#### AUFGABENSTELLUNG:
Kannst du den Text über die Wiesenhummelkönigin vollständig und unverändert wiederholen?

═════ TEXTAUSZUG ═════

28. April 2008: Wiesenhummel angesiedelt! Eine kleine Wiesenhummelkönigin konnte ich heute beobachten, wie sie immer wieder Interesse am bereits von einer Steinhummel belegten Hornissenkasten zeigte und ab und zu sogar hineinkroch. Behutsam fing ich sie beim Herauskrabbeln mit der hohlen Hand ein und setzte sie in Nistkasten 3. Nach etwa 7 minütiger Inspektion kam sie wieder heraus und zeigte einen intensiven Orientierungsflug. Bereits nach wenigen Minuten kehrte sie zu ihrem Nistkasten zurück. Zugleich scheint sie im Gegensatz zu den Stein- und Erdhummeln, welche hoch ab- und anfliegen, in unmittelbarer Nestnähe zu sammeln. Mehrfach konnte ich sie im Garten beobachten. Obwohl es dieses Jahr kaum Erdhummeln auf Nestsuche gab und gibt und ich Wiesenhummeln bis jetzt nur auf Sammelflügen beobachtet hatte, scheinen nun gerade Stein- und Ackerhummel sehr verbreitet auf Nestsuche zu gehen. Die Steinhummelkönigin aus Nistkasten 2 trug heute übrigens ebenfalls Pollen ein und eine Nestgründung ist damit bestätigt.

 

Orientierungsflug der Wiesenhummelkönigin (Nistkasten 3)

═════ AUSGELESENE EINTRÄGE ═════

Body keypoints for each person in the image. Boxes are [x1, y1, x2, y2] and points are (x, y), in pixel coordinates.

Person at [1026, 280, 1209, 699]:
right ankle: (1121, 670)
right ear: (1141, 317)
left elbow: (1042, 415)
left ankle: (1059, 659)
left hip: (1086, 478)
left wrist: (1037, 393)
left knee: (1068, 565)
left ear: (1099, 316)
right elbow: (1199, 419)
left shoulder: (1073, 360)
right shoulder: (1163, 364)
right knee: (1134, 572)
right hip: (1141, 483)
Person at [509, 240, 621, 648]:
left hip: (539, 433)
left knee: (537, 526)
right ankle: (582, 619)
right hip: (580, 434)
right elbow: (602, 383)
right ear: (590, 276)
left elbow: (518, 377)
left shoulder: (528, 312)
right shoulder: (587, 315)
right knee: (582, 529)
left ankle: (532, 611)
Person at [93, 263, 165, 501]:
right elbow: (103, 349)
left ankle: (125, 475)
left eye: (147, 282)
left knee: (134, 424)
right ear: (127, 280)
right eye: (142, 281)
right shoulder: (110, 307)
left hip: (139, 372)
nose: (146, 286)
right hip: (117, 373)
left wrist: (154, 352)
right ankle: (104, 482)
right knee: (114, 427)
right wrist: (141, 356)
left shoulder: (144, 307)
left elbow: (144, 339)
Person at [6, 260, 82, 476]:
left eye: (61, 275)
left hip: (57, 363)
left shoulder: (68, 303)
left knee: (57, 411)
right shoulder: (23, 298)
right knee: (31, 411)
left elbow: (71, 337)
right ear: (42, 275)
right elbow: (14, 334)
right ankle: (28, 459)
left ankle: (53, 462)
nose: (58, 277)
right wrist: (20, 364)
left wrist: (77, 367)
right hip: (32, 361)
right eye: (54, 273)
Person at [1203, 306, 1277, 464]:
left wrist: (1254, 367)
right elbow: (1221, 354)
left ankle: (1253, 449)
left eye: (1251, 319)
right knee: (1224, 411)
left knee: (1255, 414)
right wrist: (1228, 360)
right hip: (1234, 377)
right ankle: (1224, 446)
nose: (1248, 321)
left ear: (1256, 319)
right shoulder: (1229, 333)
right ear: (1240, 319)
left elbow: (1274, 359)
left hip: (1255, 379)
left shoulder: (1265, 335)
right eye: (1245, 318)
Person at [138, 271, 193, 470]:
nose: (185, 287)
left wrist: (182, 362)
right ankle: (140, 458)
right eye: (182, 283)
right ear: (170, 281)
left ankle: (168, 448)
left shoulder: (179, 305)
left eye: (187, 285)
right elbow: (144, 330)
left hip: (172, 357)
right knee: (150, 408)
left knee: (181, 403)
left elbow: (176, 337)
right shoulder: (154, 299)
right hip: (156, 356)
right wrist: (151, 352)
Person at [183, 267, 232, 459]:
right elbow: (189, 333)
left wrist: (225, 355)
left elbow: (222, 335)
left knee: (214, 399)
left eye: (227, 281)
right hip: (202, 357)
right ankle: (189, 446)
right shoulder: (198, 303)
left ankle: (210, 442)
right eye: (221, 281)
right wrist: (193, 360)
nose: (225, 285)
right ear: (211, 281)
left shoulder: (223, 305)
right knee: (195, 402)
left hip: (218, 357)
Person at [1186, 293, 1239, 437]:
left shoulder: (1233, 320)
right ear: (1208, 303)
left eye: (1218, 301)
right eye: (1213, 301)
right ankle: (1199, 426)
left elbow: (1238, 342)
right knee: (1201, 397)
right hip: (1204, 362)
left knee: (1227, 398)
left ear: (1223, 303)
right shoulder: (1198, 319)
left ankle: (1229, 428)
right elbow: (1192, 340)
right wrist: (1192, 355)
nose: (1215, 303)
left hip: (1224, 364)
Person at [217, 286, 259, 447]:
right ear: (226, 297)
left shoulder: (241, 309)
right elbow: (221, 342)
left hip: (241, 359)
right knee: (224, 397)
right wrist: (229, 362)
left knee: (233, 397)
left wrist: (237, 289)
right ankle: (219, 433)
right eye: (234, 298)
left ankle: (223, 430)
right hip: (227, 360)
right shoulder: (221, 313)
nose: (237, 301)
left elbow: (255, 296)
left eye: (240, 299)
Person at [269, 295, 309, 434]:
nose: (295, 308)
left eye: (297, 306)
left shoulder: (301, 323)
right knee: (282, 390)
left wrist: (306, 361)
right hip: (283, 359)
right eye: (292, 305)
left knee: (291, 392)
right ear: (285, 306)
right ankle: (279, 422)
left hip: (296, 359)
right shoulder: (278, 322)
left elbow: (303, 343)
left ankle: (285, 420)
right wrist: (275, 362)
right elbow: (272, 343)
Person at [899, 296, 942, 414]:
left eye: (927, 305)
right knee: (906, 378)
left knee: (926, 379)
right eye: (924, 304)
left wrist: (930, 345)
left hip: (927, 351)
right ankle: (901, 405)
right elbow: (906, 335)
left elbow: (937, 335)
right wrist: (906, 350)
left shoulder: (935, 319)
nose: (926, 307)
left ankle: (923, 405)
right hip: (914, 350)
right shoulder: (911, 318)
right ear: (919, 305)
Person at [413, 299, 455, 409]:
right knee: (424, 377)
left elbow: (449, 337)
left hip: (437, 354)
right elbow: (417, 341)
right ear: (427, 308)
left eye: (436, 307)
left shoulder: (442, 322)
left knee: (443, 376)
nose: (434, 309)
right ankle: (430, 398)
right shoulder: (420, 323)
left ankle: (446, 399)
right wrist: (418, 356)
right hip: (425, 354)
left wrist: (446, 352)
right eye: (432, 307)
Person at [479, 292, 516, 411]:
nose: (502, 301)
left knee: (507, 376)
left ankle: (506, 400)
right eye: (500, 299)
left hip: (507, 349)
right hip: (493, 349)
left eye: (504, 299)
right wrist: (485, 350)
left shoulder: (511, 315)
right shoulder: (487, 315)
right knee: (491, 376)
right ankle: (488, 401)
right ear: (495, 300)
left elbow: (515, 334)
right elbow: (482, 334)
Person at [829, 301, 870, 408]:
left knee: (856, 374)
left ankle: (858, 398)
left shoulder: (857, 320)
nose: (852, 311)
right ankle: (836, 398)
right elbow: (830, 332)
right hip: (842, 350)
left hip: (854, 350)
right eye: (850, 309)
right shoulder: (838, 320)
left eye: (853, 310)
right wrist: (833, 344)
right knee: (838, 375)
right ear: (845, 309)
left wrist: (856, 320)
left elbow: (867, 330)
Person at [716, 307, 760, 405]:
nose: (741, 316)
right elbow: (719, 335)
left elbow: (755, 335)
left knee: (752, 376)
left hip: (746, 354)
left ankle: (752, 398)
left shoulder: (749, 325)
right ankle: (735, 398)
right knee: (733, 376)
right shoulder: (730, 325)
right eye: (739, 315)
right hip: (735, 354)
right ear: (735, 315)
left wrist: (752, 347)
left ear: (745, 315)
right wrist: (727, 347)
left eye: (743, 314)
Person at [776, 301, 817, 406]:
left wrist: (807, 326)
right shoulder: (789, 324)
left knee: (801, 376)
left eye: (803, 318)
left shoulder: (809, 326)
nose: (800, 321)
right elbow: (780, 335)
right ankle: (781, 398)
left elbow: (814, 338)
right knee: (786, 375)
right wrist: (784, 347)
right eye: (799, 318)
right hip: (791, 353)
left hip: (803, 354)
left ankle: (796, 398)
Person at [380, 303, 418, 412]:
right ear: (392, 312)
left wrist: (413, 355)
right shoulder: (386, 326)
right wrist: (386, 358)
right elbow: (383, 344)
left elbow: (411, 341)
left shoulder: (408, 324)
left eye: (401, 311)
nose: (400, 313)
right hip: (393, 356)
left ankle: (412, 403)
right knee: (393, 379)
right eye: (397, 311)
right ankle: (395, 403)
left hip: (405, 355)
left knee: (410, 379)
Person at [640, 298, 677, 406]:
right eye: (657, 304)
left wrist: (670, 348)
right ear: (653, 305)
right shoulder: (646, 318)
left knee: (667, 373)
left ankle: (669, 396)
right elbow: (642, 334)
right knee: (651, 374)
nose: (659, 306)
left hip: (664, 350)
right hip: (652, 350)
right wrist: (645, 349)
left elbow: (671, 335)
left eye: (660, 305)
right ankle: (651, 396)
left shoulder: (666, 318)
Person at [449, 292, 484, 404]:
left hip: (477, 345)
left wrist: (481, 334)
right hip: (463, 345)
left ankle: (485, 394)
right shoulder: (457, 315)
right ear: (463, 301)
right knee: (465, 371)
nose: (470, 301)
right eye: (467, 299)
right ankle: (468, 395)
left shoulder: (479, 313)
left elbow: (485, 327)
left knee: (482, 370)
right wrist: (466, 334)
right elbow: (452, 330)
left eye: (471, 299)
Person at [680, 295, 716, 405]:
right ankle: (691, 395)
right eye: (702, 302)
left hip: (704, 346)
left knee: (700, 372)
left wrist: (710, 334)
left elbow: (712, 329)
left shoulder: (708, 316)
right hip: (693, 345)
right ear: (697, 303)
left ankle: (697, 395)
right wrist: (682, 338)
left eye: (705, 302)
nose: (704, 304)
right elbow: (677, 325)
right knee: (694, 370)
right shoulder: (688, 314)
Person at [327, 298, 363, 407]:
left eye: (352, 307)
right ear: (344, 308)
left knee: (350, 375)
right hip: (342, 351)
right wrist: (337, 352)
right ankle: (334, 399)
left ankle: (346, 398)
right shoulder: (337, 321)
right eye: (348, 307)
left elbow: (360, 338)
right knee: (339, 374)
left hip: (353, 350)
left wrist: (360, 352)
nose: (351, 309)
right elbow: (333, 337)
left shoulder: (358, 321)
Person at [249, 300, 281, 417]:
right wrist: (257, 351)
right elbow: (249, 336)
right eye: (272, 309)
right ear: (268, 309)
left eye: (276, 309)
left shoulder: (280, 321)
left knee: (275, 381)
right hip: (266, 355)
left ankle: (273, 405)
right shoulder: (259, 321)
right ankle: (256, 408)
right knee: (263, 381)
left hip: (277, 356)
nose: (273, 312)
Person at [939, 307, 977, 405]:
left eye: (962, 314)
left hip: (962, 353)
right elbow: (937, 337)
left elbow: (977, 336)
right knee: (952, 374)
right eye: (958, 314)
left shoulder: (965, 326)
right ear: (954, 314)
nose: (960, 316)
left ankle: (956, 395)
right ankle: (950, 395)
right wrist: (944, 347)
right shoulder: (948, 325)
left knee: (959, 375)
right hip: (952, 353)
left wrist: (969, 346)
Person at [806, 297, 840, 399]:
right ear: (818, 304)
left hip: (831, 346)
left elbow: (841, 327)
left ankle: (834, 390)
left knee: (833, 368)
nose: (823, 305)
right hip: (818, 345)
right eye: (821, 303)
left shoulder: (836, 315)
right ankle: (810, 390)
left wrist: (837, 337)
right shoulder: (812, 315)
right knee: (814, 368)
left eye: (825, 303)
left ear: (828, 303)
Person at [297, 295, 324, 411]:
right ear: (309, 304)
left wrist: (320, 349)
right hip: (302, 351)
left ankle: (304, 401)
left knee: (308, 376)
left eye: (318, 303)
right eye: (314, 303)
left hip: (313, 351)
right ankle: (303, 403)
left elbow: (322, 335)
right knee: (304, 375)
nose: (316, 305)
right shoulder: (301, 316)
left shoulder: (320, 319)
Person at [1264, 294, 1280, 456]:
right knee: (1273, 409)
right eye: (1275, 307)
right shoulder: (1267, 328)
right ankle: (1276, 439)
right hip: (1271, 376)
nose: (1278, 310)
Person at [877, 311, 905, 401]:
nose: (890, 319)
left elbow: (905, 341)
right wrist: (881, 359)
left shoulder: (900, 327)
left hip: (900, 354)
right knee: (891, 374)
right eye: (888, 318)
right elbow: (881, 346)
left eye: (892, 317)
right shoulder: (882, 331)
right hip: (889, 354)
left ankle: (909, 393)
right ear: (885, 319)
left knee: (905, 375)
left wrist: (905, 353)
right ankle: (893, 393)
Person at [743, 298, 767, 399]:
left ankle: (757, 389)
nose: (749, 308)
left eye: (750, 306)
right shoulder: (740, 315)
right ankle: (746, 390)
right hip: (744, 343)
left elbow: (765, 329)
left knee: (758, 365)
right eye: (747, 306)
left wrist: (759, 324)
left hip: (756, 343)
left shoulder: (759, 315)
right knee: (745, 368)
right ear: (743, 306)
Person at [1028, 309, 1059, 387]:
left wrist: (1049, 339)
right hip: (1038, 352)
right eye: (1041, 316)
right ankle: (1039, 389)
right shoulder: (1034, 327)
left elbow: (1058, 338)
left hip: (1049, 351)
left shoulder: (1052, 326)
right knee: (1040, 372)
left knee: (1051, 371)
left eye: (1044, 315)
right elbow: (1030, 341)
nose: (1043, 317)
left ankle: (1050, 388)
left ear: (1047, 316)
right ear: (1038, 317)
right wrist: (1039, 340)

═════

#### ANTWORT:
28. April 2008: Wiesenhummel angesiedelt! Eine kleine Wiesenhummelkönigin konnte ich heute beobachten, wie sie immer wieder Interesse am bereits von einer Steinhummel belegten Hornissenkasten zeigte und ab und zu sogar hineinkroch. Behutsam fing ich sie beim Herauskrabbeln mit der hohlen Hand ein und setzte sie in Nistkasten 3. Nach etwa 7 minütiger Inspektion kam sie wieder heraus und zeigte einen intensiven Orientierungsflug. Bereits nach wenigen Minuten kehrte sie zu ihrem Nistkasten zurück. Zugleich scheint sie im Gegensatz zu den Stein- und Erdhummeln, welche hoch ab- und anfliegen, in unmittelbarer Nestnähe zu sammeln. Mehrfach konnte ich sie im Garten beobachten. Obwohl es dieses Jahr kaum Erdhummeln auf Nestsuche gab und gibt und ich Wiesenhummeln bis jetzt nur auf Sammelflügen beobachtet hatte, scheinen nun gerade Stein- und Ackerhummel sehr verbreitet auf Nestsuche zu gehen. Die Steinhummelkönigin aus Nistkasten 2 trug heute übrigens ebenfalls Pollen ein und eine Nestgründung ist damit bestätigt.

 

Orientierungsflug der Wiesenhummelkönigin (Nistkasten 3)